Jack Byron, with second wife Barbara Byron. Jack was remarried to a woman he met at a youth workers conference a few years after Lois died at 54 of heart disease.
On Jan. 2, 2011, my father-in-law, Jack Byron, died. We still mourn him. We still are unable to mourn him. Grief is much bigger and more intrusive than the three bereavement days we allow it.
Grief is the elephant
that is not in the room.
So it leaves you free
to lead a fundraiser for elephant victims.
Free to buy an elephant gun
and shoot everything within 20 yards.
Free to demand that you be carried in a howdah
everywhere you go.
Free to go on safari to see that most peculiar animal —
like a wall, like a rope, like a snake.
No, you’ve never seen one.
You just know they’re dangerous.
And since there’s no elephant in the room
you can’t know what causes that foul odor
that makes the air so chokingly thick
that it clogs your eyes with tears.
It’s not an elephant
that has filled the room
in sticky, stinking shit that you couldn’t possibly dig out
even if you could find a good square-edged shovel
or a river.
And it isn’t an elephant that squashed you
unable to move
unable to decide to move
unable to want to move
unable to want.
Because there isn’t an elephant in the room.

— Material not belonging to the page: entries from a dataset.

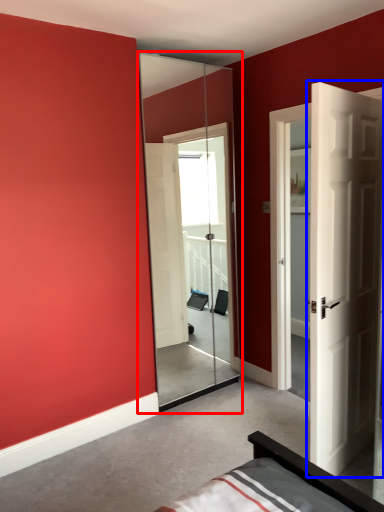
Question: Which object appears closest to the camera in this image, screen door (highlighted by a red box) or door (highlighted by a blue box)?

Choices:
 (A) screen door
 (B) door

Answer: (B)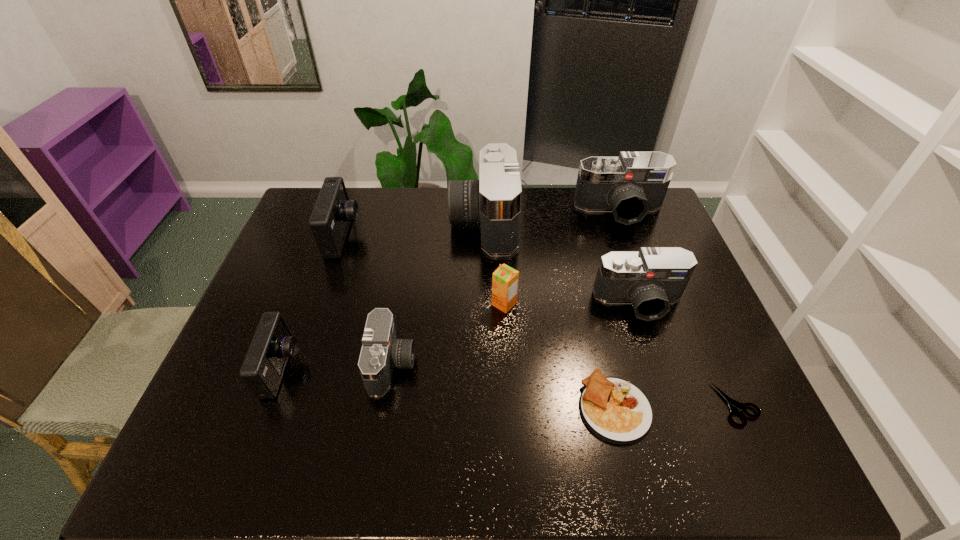
Where is `vacant space in between the shortest object and the nearer blue camera`? This screenshot has width=960, height=540. vacant space in between the shortest object and the nearer blue camera is located at coordinates (510, 387).

Identify the location of object that stands as the second closest to the orange juice. The width and height of the screenshot is (960, 540). (381, 352).

Where is `object that is the third closest to the third smallest black camera`? The height and width of the screenshot is (540, 960). object that is the third closest to the third smallest black camera is located at coordinates (505, 279).

Locate which camera ranks third in proximity to the third object from left to right. Please provide its 2D coordinates. Your answer should be formatted as a tuple, i.e. [(x, y)], where the tuple contains the x and y coordinates of a point satisfying the conditions above.

[(494, 201)]

The height and width of the screenshot is (540, 960). In order to click on the third closest camera to the third farthest black camera in this screenshot , I will do `click(381, 352)`.

Where is `black camera that can be found as the closest to the fourth farthest camera`? black camera that can be found as the closest to the fourth farthest camera is located at coordinates (494, 201).

In order to click on black camera object that ranks as the third closest to the second smallest black camera in this screenshot , I will do `click(381, 352)`.

At what (x,y) coordinates should I click in order to perform the action: click on free location that satisfies the following two spatial constraints: 1. on the back side of the eighth tallest object; 2. on the front-facing side of the smaller blue camera. Please return your answer as a coordinate pair (x, y). The image size is (960, 540). Looking at the image, I should click on (606, 369).

The width and height of the screenshot is (960, 540). I want to click on vacant space that satisfies the following two spatial constraints: 1. on the front-facing side of the third black camera from right to left; 2. on the back side of the orange juice, so click(x=484, y=304).

At what (x,y) coordinates should I click in order to perform the action: click on free spot that satisfies the following two spatial constraints: 1. on the front-facing side of the second smallest black camera; 2. on the front-facing side of the nearer blue camera. Please return your answer as a coordinate pair (x, y). This screenshot has width=960, height=540. Looking at the image, I should click on (662, 369).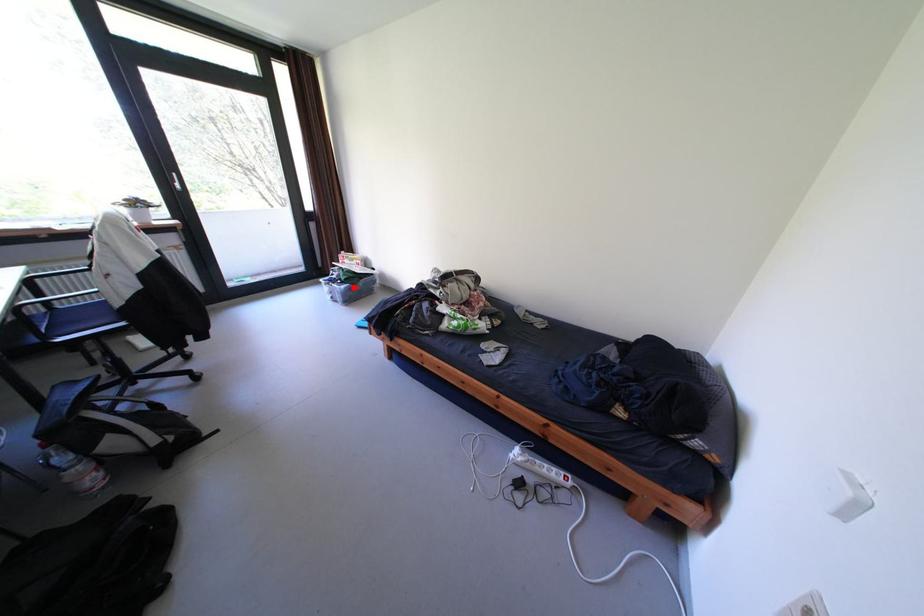
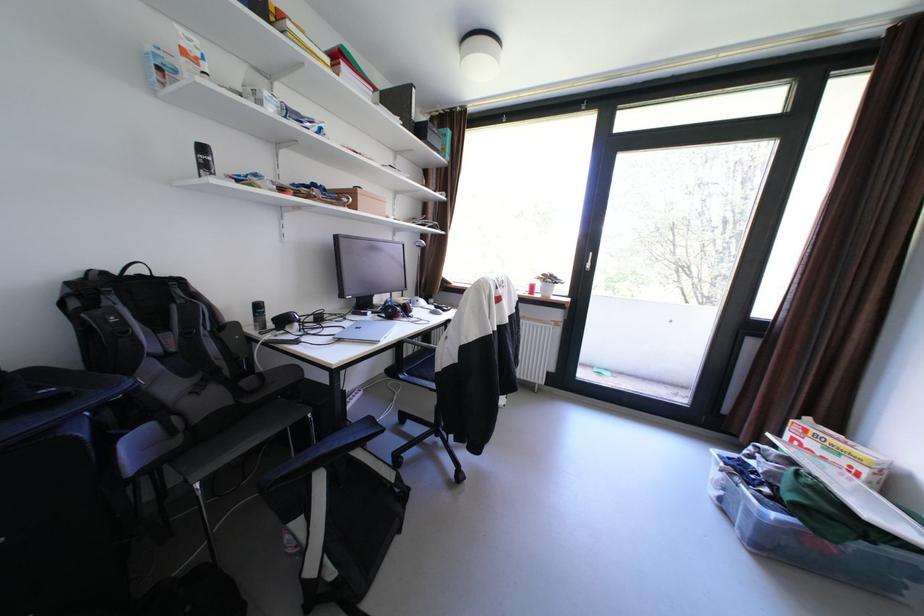
Question: I am providing you with two images of the same scene from different viewpoints. A red point is shown in image1. For the corresponding object point in image2, is it positioned nearer or farther from the camera?

Choices:
 (A) Nearer
 (B) Farther

Answer: (A)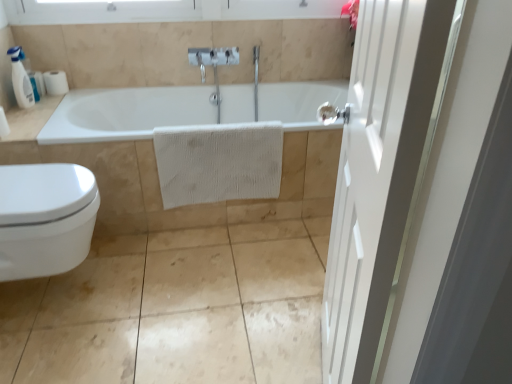
The image size is (512, 384). In order to click on free space above white textured towel at center (from a real-world perspective) in this screenshot , I will do `click(207, 126)`.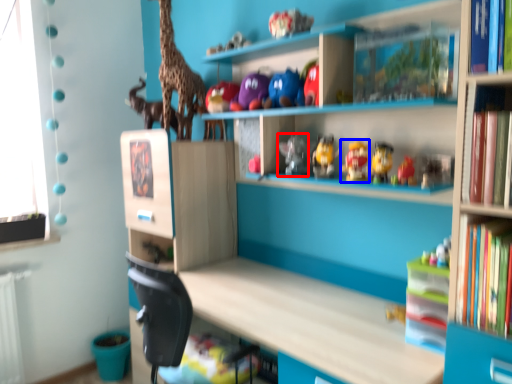
Question: Which of the following is the closest to the observer, toy (highlighted by a red box) or toy (highlighted by a blue box)?

Choices:
 (A) toy
 (B) toy

Answer: (B)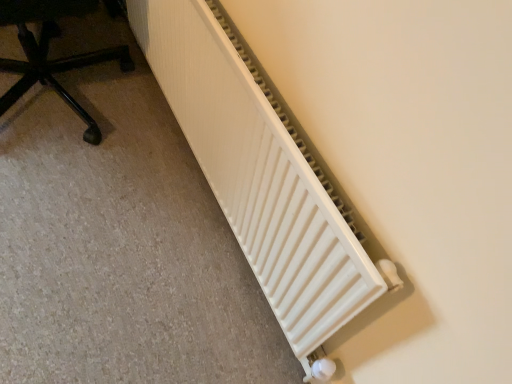
I want to click on white matte radiator at lower right, so tap(262, 176).

What do you see at coordinates (262, 176) in the screenshot? The width and height of the screenshot is (512, 384). I see `white matte radiator at lower right` at bounding box center [262, 176].

Locate an element on the screen. This screenshot has width=512, height=384. black plastic chair at lower left is located at coordinates (47, 53).

Describe the element at coordinates (47, 53) in the screenshot. I see `black plastic chair at lower left` at that location.

Locate an element on the screen. This screenshot has width=512, height=384. white matte radiator at lower right is located at coordinates (262, 176).

Considering the positions of objects black plastic chair at lower left and white matte radiator at lower right in the image provided, who is more to the right, black plastic chair at lower left or white matte radiator at lower right?

Positioned to the right is white matte radiator at lower right.

Based on the photo, does black plastic chair at lower left come behind white matte radiator at lower right?

Yes, black plastic chair at lower left is further from the viewer.

Is point (67, 9) farther from camera compared to point (254, 216)?

Yes.

From the image's perspective, would you say black plastic chair at lower left is positioned over white matte radiator at lower right?

Yes, from the image's perspective, black plastic chair at lower left is on top of white matte radiator at lower right.

Based on the photo, from a real-world perspective, which is physically below, black plastic chair at lower left or white matte radiator at lower right?

In real-world perspective, black plastic chair at lower left is lower.

Which of these two, black plastic chair at lower left or white matte radiator at lower right, is wider?

Wider between the two is black plastic chair at lower left.

Between black plastic chair at lower left and white matte radiator at lower right, which one has less height?

With less height is black plastic chair at lower left.

Considering the relative sizes of black plastic chair at lower left and white matte radiator at lower right in the image provided, is black plastic chair at lower left smaller than white matte radiator at lower right?

Actually, black plastic chair at lower left might be larger than white matte radiator at lower right.

Is white matte radiator at lower right a part of black plastic chair at lower left?

That's incorrect, white matte radiator at lower right is not inside black plastic chair at lower left.

Are black plastic chair at lower left and white matte radiator at lower right beside each other?

No, black plastic chair at lower left is not making contact with white matte radiator at lower right.

Is black plastic chair at lower left oriented away from white matte radiator at lower right?

No, black plastic chair at lower left's orientation is not away from white matte radiator at lower right.

The width and height of the screenshot is (512, 384). I want to click on radiator below the black plastic chair at lower left (from the image's perspective), so click(262, 176).

In the image, is white matte radiator at lower right on the left side or the right side of black plastic chair at lower left?

Clearly, white matte radiator at lower right is on the right of black plastic chair at lower left in the image.

Which object is closer to the camera taking this photo, white matte radiator at lower right or black plastic chair at lower left?

white matte radiator at lower right is closer to the camera.

Which is farther from the camera, (326,226) or (37,8)?

The point (37,8) is behind.

From the image's perspective, is white matte radiator at lower right positioned above or below black plastic chair at lower left?

From the image's perspective, white matte radiator at lower right appears below black plastic chair at lower left.

From a real-world perspective, relative to black plastic chair at lower left, is white matte radiator at lower right vertically above or below?

From a real-world perspective, white matte radiator at lower right is physically above black plastic chair at lower left.

Between white matte radiator at lower right and black plastic chair at lower left, which one has larger width?

black plastic chair at lower left is wider.

Consider the image. Considering the sizes of objects white matte radiator at lower right and black plastic chair at lower left in the image provided, who is taller, white matte radiator at lower right or black plastic chair at lower left?

white matte radiator at lower right.

Does white matte radiator at lower right have a smaller size compared to black plastic chair at lower left?

Correct, white matte radiator at lower right occupies less space than black plastic chair at lower left.

From the picture: Is white matte radiator at lower right surrounding black plastic chair at lower left?

No, black plastic chair at lower left is not surrounded by white matte radiator at lower right.

Would you say white matte radiator at lower right is a long distance from black plastic chair at lower left?

white matte radiator at lower right is near black plastic chair at lower left, not far away.

Does white matte radiator at lower right turn towards black plastic chair at lower left?

Yes, white matte radiator at lower right is aimed at black plastic chair at lower left.

What's the angular difference between white matte radiator at lower right and black plastic chair at lower left's facing directions?

The angular difference between white matte radiator at lower right and black plastic chair at lower left is 95.6 degrees.

Find the location of a particular element. furniture behind the white matte radiator at lower right is located at coordinates (47, 53).

Locate an element on the screen. This screenshot has width=512, height=384. radiator that appears below the black plastic chair at lower left (from the image's perspective) is located at coordinates (262, 176).

Locate an element on the screen. The height and width of the screenshot is (384, 512). radiator that appears in front of the black plastic chair at lower left is located at coordinates (262, 176).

Grief is the elephant that is not in the room.
There are so many ways we mourn, and fail to mourn, our loss of a man who, years into Alzheimers, had lost all language except two sentences:
“I love you! You are very wonderful!”
When intellect and social convention had deserted Jack, all that was left in him was the character of Christ, carefully cultivated over many decades, which offered God’s love and the very blessing of Creation to every person he met. After his death, staff at the nursing home where he spent his last days wept with his widow.
“Who will tell us they love us now?” they asked.
We must tell one another. Living in this room where there is no elephant of grief, we must tell one another of our love, and God’s love. It’s what Jack would have wanted.